To put this as gently as possible, I'm really not sure that the view of Bush as some sort of Wilsonian idealist is going to stand the test of history. There have been few US administrations more passionately dedicated to serving the interests of US power to the exclusion of all other considerations; possibly none. Its hard to take Kettle seriously when he conjures up this sort of delusional claptrap.

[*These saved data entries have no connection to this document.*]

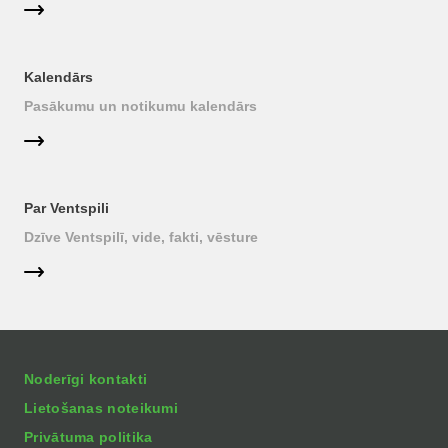
Kalendārs
Pasākumu un notikumu kalendārs
Par Ventspili
Dzīve Ventspilī, vide, fakti, vēsture
Noderīgi kontakti
Lietošanas noteikumi
Privātuma politika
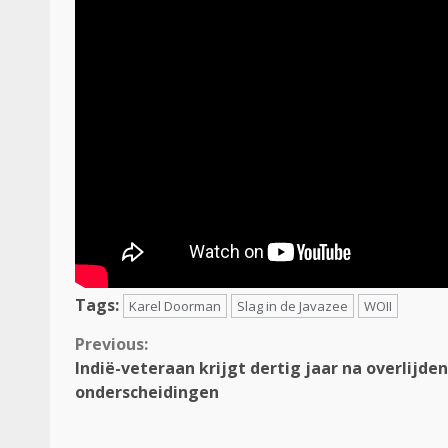
Tags:
Karel Doorman
Slag in de Javazee
WOII
Continue
Previous:
Indië-veteraan krijgt dertig jaar na overlijden
Reading
onderscheidingen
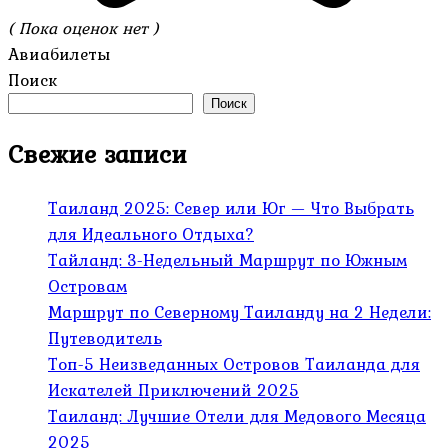
( Пока оценок нет )
Авиабилеты
Поиск
Поиск
Свежие записи
Таиланд 2025: Север или Юг — Что Выбрать
для Идеального Отдыха?
Тайланд: 3-Недельный Маршрут по Южным
Островам
Маршрут по Северному Таиланду на 2 Недели:
Путеводитель
Топ-5 Неизведанных Островов Таиланда для
Искателей Приключений 2025
Таиланд: Лучшие Отели для Медового Месяца
2025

As I said in the post above this one http://www.democratsdiary.co.uk/2005/07/some-thoughts-on-cynicism-and-g8.html "Powerful people have assumed grand moral postures throughout history. If we're rational, we don't judge their actual moral character simply on the basis of the proclamations they make about their good intentions. If we're rational, we judge them by their actions. Today, the figures speak for themselves." I set out the relevant figures in that post, as well as the inexcusable deficiencies of the G8 deal. That gives my answer to the paragraph you quote. Given the ongoing daily costs of African poverty I find Kettle's apparently relaxed attitude pretty disgusting.

Incidentally, I don't think the G8 failure gives any cause for despondency or cynicism. It simply means that, far from falling over ourselves to thank the Great Leaders for acknowledging the existence of poverty as Martin Kettle has done, we should redouble our own efforts to campaign from the grassroots in order to secure what's required.